Often, however, the standard by which the doctrine can be applied isn't so cut and dried.

"[W]hile the doctrine of police powers is accepted as a ground to dismiss claims for compensation for takings, the criteria for its application is far from certain," said Kirtley and Monnerat Mendes.

The margin of appreciation doctrine, meanwhile, could be used by nations to argue that tribunals should pay great deference to governmental assessment of national needs, according to a client alert released by Volterra Fietta this month. The doctrine, which has a wide scope in international human rights law, has a more narrow meaning in the context of investment treaty claims.

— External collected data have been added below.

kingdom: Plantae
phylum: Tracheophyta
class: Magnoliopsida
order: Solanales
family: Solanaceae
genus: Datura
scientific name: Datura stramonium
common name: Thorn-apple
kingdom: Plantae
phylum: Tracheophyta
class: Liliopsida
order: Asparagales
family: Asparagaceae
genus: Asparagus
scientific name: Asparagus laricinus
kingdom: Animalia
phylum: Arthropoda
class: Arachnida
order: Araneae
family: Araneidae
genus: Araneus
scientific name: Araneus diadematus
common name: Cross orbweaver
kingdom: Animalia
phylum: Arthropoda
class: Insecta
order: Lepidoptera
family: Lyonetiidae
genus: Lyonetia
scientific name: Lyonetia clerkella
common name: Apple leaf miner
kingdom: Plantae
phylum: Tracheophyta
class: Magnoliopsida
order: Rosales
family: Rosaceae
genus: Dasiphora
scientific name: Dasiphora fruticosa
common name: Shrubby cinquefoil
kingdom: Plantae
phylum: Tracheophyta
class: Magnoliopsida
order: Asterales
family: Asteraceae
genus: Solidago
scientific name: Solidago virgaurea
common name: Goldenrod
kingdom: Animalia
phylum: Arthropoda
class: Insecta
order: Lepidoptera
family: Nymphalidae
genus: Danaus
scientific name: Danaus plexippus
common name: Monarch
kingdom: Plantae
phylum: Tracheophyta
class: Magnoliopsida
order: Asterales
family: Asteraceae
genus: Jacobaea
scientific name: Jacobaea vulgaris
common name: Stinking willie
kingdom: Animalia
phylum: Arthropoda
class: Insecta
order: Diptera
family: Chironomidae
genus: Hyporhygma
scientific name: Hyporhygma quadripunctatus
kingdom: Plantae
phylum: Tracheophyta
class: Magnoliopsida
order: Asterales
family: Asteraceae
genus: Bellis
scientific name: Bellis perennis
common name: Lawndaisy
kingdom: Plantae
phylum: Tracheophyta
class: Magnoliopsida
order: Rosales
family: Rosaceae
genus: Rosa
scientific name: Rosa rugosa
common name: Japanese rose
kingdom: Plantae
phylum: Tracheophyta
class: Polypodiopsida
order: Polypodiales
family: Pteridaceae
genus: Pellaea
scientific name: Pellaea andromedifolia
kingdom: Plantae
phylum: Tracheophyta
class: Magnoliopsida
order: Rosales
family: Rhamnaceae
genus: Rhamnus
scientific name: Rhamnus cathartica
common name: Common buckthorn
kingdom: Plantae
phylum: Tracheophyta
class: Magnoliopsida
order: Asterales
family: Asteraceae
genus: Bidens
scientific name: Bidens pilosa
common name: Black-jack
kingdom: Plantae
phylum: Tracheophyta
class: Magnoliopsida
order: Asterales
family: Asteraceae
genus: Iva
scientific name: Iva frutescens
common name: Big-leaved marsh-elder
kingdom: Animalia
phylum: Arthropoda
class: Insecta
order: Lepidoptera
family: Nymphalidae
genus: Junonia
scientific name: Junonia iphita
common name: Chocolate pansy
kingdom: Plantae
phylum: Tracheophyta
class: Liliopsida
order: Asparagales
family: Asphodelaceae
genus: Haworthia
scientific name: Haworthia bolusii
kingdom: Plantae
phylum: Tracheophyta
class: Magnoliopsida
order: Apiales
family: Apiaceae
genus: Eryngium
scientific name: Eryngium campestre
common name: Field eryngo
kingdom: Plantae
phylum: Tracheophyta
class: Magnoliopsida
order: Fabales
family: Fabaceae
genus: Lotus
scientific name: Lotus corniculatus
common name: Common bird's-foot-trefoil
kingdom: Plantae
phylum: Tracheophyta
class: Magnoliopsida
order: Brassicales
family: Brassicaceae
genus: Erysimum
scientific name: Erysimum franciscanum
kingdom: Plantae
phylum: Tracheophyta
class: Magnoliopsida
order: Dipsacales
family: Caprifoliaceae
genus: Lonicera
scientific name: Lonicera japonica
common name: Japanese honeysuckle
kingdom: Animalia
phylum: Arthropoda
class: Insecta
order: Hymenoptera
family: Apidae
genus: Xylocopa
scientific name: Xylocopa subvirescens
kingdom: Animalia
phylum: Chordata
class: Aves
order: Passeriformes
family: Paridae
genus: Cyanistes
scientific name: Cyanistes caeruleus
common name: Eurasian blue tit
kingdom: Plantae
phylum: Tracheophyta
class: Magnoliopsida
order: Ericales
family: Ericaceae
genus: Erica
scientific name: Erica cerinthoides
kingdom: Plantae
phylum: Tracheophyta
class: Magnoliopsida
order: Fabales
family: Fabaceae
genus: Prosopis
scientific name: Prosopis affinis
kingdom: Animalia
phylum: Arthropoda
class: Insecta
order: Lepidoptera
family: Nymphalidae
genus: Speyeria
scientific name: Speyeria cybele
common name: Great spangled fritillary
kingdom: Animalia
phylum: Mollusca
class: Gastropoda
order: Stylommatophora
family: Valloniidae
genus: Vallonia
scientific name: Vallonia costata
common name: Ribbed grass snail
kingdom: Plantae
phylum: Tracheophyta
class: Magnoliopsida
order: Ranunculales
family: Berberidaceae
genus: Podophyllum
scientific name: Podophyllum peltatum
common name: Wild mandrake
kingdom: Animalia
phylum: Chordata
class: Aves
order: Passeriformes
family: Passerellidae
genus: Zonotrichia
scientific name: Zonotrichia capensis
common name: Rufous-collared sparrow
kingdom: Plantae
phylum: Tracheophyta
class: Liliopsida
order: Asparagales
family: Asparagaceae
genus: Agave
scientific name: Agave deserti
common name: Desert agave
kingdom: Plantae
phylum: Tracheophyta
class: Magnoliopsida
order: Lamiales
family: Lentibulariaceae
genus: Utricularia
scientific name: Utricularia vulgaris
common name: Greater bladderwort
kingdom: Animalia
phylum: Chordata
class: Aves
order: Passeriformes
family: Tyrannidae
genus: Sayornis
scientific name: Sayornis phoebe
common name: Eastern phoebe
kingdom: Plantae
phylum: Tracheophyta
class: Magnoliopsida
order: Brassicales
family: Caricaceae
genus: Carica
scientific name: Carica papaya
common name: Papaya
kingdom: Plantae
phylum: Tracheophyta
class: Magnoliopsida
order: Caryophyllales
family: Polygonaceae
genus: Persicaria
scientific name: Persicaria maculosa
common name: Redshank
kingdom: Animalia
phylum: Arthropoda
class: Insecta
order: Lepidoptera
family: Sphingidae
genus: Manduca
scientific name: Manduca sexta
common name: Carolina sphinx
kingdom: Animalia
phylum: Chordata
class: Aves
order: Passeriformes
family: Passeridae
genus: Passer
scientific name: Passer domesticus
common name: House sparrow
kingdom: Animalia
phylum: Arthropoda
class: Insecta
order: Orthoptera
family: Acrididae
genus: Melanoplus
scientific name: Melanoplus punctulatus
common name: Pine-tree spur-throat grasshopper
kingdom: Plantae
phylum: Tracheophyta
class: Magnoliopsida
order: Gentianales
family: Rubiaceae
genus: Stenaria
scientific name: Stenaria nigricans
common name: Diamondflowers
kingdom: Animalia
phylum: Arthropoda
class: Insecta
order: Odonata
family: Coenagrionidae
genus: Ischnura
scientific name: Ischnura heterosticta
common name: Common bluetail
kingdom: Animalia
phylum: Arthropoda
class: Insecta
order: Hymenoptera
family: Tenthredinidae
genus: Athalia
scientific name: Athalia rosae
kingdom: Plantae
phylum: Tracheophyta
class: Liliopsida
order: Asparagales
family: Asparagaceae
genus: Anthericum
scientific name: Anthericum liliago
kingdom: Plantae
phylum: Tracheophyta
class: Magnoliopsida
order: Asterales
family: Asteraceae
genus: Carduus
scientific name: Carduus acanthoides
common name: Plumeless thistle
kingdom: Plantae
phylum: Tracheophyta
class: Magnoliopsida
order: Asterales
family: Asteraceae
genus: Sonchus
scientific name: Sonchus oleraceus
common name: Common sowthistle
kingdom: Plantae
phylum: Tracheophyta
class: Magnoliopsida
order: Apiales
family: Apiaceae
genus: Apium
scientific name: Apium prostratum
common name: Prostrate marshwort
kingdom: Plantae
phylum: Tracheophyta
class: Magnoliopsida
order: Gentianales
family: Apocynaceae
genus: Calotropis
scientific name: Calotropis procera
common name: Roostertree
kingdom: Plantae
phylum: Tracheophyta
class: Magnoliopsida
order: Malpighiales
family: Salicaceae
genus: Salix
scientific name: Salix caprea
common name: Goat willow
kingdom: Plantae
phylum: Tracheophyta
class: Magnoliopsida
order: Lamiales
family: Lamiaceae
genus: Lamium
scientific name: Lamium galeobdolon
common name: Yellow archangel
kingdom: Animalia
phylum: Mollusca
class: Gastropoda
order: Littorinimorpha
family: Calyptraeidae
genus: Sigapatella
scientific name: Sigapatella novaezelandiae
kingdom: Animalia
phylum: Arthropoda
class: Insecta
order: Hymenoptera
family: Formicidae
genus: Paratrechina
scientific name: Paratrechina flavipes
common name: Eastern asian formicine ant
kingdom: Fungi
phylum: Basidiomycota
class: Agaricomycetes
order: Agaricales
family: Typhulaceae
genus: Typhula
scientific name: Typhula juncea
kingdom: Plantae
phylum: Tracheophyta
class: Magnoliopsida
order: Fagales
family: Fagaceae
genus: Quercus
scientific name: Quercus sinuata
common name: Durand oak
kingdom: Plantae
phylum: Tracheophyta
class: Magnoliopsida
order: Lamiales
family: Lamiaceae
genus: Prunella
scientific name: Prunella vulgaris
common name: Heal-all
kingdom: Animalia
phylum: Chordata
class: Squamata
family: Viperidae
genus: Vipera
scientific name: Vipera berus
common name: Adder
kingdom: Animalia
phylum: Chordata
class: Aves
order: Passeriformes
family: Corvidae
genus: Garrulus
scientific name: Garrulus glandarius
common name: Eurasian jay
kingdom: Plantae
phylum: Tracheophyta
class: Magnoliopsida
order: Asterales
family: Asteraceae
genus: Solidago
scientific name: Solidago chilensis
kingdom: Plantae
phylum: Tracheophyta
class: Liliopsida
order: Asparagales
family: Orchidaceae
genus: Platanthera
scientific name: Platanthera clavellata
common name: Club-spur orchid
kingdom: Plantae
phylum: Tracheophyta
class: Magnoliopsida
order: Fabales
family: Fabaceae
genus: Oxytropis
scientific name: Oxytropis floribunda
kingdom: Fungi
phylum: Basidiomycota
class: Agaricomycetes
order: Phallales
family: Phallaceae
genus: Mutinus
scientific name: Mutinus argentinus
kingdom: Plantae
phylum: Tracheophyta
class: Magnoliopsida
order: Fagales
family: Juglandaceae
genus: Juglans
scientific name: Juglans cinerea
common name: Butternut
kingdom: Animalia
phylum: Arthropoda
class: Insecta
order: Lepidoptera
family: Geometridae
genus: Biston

"Certainly it is more contested than the police powers doctrine" in international investment law, said Nistal, noting that its meaning and usage is widely debated among arbitrators.

Indeed, the strength of a nation's argument that it should receive a degree of deference for its decisions is one that has been met with mixed results.

Spain, for example, has been hit with dozens of claims relating to its revocation of economic incentives for renewable energy investors.

Although the country has prevailed in some of the claims, in others it's been ordered to pay millions of euros in damages to investors. Though there appears to be some relationship between the time the investor filed the claim with its potential for success — investors who waited for a more severe round of reforms have tended to be more successful — much has boiled down to individual arbitrators' opinions about how much deference is owed to nations when they make public policy decisions.

Still, "there's a strong body of opinion in the international jurisprudence that it's difficult to judge a state's decisions retroactively with the benefit of hindsight," said Volterra Fietta partner Graham Coop.